== CONSIGNE A ==
Traduisez en anglais la phrase suivante de l'extrait sur la taxation du carbone : « Du côté du commerce extérieur, une taxe aux frontières est inévitable. »
== CONSIGNE B ==
D'après l'extrait sur la taxation du carbone, quels ménages paieront, en proportion, le plus lourd tribut à la transition écologique ?
== CONSIGNE C ==
Recopiez le passage de l'extrait sur la taxation du carbone allant de « La taxation du » à « marché du carbone. », en substituant « commerce international » à « commerce extérieur ».

== EXTRAIT FOURNI ==

________

La taxation du carbone, largement débattue lors de la COP26, est cruciale. En interne, elle devra s’accompagner de politiques redistributives. En effet, ce sont les ménages les plus modestes qui, en proportion, paieront le plus lourd tribut à la transition écologique. Du côté du commerce extérieur, une taxe aux frontières est inévitable. Elle seule permet de corriger les écarts de prix entre les marchés de CO2. Mais si elle est simple à calculer pour des pays disposant d’un tel marché, elle pose question pour les pays ne disposant pas de marché du carbone.

________

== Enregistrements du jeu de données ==
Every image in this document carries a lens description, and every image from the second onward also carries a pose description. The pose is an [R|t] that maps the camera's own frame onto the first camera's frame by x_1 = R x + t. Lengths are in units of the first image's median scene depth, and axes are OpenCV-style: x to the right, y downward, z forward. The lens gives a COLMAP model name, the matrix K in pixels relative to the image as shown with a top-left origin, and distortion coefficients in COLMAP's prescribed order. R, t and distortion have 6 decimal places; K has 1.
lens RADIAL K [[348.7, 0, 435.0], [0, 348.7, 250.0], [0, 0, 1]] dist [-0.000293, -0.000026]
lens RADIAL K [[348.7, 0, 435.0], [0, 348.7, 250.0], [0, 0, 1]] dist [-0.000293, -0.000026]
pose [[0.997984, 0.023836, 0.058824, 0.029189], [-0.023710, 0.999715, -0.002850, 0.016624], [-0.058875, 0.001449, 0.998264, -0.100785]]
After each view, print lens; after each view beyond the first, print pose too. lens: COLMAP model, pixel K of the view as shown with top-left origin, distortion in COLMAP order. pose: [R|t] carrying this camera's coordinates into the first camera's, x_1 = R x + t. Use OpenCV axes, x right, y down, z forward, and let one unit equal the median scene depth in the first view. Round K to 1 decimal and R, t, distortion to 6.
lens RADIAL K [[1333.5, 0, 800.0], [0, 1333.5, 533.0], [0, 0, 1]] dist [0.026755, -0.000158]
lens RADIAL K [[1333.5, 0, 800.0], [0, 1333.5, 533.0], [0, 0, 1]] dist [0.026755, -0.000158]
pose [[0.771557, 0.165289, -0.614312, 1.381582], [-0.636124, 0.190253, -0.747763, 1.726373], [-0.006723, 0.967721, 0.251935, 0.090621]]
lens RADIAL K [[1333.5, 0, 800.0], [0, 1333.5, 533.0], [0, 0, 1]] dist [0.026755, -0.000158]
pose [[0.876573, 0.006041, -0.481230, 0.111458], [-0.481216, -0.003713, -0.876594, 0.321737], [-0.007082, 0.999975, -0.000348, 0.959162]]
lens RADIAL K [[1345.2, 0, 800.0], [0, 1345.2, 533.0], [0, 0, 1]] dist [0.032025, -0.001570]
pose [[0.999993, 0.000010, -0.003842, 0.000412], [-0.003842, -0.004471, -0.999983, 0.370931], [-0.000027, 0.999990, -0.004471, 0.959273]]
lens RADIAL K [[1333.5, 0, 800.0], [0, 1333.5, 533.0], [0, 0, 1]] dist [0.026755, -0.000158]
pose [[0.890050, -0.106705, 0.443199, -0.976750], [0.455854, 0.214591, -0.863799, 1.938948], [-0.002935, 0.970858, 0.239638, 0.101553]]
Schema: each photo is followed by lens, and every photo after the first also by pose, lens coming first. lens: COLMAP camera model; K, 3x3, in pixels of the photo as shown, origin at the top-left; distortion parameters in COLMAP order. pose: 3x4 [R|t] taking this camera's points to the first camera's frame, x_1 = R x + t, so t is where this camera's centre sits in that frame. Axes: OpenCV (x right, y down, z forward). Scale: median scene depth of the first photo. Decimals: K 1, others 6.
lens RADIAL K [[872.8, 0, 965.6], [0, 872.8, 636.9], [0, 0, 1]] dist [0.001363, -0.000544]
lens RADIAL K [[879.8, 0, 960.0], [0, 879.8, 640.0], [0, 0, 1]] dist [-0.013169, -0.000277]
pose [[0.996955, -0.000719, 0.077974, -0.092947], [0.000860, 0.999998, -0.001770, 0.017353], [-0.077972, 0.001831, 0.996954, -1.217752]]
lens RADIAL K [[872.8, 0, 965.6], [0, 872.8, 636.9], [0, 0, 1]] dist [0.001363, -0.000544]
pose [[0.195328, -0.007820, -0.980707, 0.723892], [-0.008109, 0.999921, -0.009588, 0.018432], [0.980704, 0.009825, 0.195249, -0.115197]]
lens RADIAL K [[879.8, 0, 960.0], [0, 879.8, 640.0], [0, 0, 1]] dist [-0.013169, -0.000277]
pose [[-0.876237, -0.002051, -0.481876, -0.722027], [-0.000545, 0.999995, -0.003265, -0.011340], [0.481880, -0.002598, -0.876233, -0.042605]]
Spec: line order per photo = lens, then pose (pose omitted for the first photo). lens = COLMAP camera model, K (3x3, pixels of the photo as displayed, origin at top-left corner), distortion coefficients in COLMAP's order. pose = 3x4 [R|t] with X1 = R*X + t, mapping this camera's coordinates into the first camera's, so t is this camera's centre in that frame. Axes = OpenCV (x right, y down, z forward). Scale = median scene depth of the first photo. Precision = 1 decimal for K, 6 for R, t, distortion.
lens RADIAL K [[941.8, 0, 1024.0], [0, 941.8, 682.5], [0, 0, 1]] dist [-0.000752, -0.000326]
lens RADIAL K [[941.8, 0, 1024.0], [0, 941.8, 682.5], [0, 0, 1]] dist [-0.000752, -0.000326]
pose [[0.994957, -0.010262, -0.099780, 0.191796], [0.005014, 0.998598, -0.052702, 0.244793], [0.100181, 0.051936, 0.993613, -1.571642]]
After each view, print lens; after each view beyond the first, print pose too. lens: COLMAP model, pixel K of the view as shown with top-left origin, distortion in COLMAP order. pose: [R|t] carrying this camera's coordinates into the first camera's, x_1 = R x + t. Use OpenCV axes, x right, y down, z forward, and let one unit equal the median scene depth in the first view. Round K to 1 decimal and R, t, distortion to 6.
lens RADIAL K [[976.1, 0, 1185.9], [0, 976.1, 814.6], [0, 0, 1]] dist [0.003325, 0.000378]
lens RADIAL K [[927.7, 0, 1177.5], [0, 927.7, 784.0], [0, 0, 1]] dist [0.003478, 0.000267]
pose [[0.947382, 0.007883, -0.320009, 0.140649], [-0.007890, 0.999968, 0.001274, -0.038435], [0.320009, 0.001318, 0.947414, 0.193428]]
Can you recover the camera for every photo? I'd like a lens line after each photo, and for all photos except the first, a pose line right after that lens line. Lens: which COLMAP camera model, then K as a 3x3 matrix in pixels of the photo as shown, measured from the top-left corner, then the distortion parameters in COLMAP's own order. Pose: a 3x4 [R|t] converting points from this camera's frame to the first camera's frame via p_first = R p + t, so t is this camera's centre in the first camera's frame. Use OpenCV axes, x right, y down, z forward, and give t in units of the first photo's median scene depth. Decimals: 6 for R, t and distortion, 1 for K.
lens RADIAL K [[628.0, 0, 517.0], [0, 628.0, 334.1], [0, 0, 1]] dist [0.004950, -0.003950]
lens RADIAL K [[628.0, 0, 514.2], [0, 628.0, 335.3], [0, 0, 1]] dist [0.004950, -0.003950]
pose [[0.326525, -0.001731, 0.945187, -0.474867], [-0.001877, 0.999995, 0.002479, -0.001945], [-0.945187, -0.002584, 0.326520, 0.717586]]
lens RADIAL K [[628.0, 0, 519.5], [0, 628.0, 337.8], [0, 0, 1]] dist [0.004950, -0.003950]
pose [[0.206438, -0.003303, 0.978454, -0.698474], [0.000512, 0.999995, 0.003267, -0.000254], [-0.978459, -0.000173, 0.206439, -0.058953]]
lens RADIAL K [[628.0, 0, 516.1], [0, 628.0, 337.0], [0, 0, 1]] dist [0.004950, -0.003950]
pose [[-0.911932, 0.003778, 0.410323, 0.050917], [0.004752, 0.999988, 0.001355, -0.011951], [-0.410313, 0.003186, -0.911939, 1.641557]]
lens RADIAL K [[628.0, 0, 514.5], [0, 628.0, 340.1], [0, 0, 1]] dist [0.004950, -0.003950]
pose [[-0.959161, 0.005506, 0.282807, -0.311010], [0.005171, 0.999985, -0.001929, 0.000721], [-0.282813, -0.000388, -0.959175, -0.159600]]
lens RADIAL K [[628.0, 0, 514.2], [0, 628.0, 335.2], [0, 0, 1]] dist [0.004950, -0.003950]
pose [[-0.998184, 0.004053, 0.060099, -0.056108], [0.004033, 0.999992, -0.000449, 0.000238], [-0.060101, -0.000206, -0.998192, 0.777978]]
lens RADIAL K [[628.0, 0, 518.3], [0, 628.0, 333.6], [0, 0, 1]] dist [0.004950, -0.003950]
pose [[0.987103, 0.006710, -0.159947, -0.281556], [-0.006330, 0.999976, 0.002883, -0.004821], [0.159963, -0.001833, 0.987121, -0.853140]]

________

== RÉPONSE FINALE A ==
On the foreign trade side, a border tax is unavoidable.

== RÉPONSE FINALE B ==
Les ménages les plus modestes.

== RÉPONSE FINALE C ==
La taxation du carbone, largement débattue lors de la COP26, est cruciale. En interne, elle devra s’accompagner de politiques redistributives. En effet, ce sont les ménages les plus modestes qui, en proportion, paieront le plus lourd tribut à la transition écologique. Du côté du commerce international, une taxe aux frontières est inévitable. Elle seule permet de corriger les écarts de prix entre les marchés de CO2. Mais si elle est simple à calculer pour des pays disposant d’un tel marché, elle pose question pour les pays ne disposant pas de marché du carbone.